Thaddeus would continue to wait in the dark, neatly dressed in a near black suit, crisp white shirt, with a blood-red silk tie. Hands laced in lap, legs crossed at the ankles, he would wait for her to return. She always did, sometimes after only a few minutes where she would resume her position on the steps. On two occasions she had been accompanied by a younger girl - fourteen-years-old, perhaps? He couldn’t be sure. She was scruffy-looking too - but unlike the other, the younger girl would sometimes sway on her feet, toppling over and collapsing onto the ground, consumed by drugs or alcohol - probably both.

But tonight, the older girl who had fascinated him so much was alone and having a rougher time than usual as she sat curled up, rocking back and forth in the cold. The commuters passed her by in busy streams, seeking the warmth of pubs, clubs, or the warmth of their lover’s bed. Thaddeus pulled up the sleeve of his suit and read the time. It was just past eight. He would give it another two hours or so, and then he would approach the girl.

Thaddeus spent the next two hours dining at a restaurant just off Trafalgar Square.

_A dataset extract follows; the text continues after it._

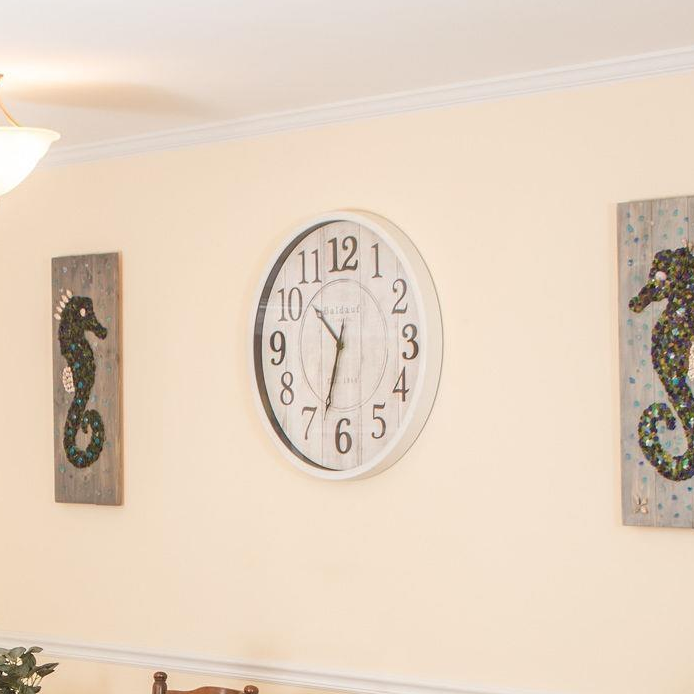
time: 10:32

For a man of medium build, he could be known to eat a hearty meal, and tonight he had put away two very rare sirloin steaks with a side order of ham, a large plate of fried potatoes and sweet peas, finished off with a giant serving of blueberry pie. As a rule, he drank very little, wanting - always needing - to keep his wits about him. But tonight he had consumed three glasses of red wine. After his meal, he sat for a short time, smoking a cigarette in the dimly-lit restaurant with the smell and taste of fresh tobacco curling up from his full lips and lingering around his slender fingers.

He arrived back on the opposite side of the road from the Embankment Tube Station at just past ten. A chill wind had picked up and it ran its icy fingers through his messy-looking hair. He spied the young girl, who was still there, now standing faint and tired-looking against the white stone of the building. Thaddeus lingered for several minutes more, then gracefully crossed the road at the traffic lights and approached the girl.

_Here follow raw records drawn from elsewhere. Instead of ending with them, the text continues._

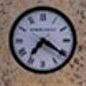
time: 7:20
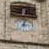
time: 3:02
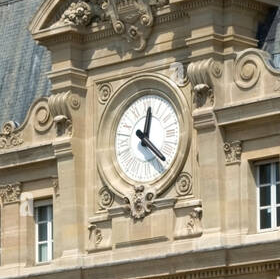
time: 12:21
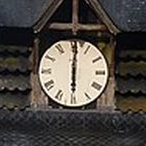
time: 6:00
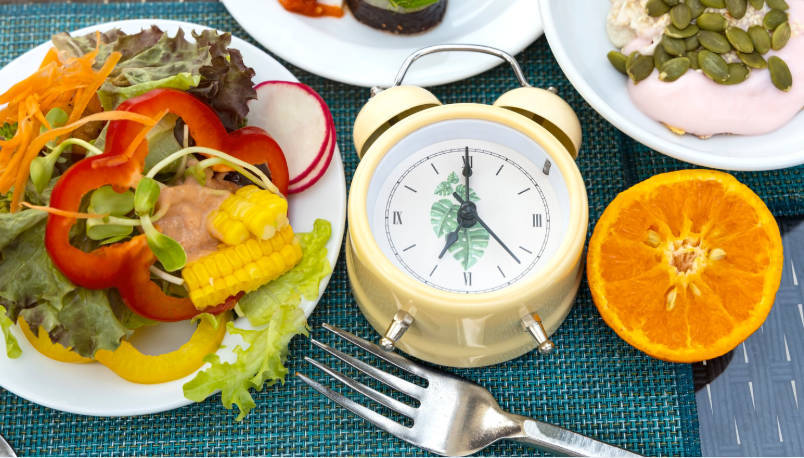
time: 7:00
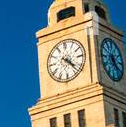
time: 4:22
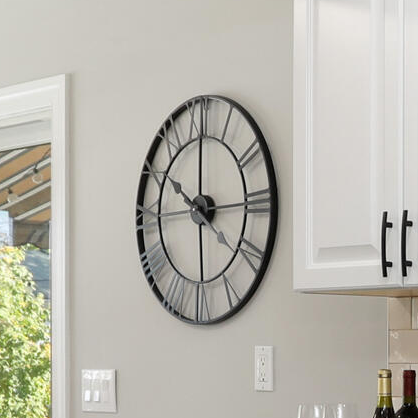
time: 10:00
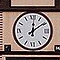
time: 12:08
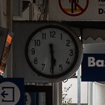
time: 5:29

She stood facing away from him, her long, matted hair whispering about her shoulders and hiding most of her face. Thaddeus came alongside her and stopped. Feeling his presence, she turned, and through her long fringe, looked up into his face. She figured on first sight that he couldn't be more than twenty-five years in age, but he could have been older. It was his eyes, she thought.

They were two dark brown spheres, set deeply into his face. They were alive and sparkling in the light from passing traffic. They generated such life, they made the rest of his face look worn and tired somehow. The pallor of his skin was so very pale, she wondered if he were not ill. His lips were full in colour though, so very dark. A wave of untidy hair framed his face. It didn’t look a mess by accident; he had styled it that way. The lower half of his face was covered in a few days’

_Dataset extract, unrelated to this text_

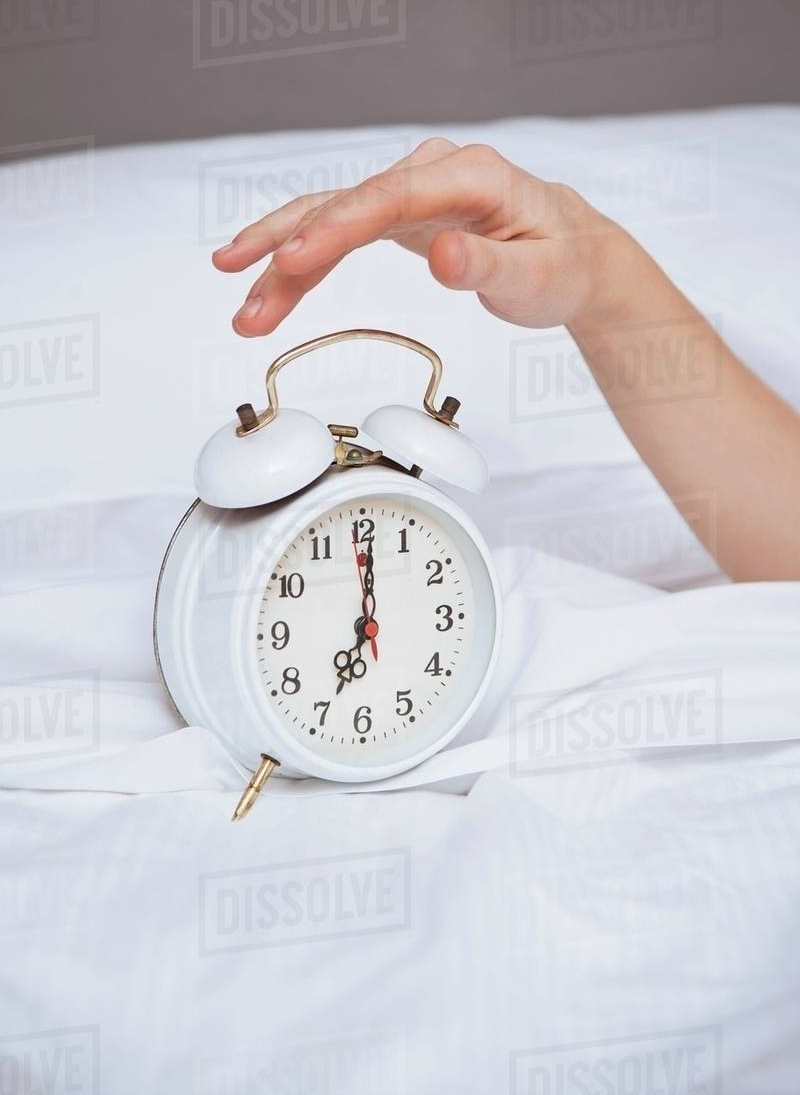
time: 7:00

stubble, which had been neatly trimmed.

After what seemed like time unknown, she broke her study of the stranger’s face and moved slightly away from him. She wasn't scared, but she knew these city types would rather not be seen with a tart, even if they did try and buy sex from her. That was a secret they kept hidden away in the backs of cabs, cheap hotel rooms, down infested alleyways, where if they could, they would leave her with their dirty secrets and return home to clean sheets and their even cleaner wives. She knew a lot of girls - and some boys -

who did such things. Not her though - not ever.

She would rather have starved.

Looking away from him, she said, "What do you want, mister?"

Still looking at her, Thaddeus replied, "Just a few hours of your time."

No one had ever asked her for a few hours before, and she became a little nervous. She hid it well and said, "Get lost, mister. I’m not for sale.”

"Money isn't a problem, whatever you ask," he said back, his eyes still fixed on her, and even in the bitterly cold wind he could smell her. It was a musty, sweaty, unclean smell, and he wanted to cover his nose with his hand.

She felt nervous; something wasn’t right.

The girl couldn’t help but wonder why this well-to-do type was offering her money like this, when all he had to do was call up an agency and get himself a proper tart.

"No, sorry, mister, that sorta thing isn’t my bag."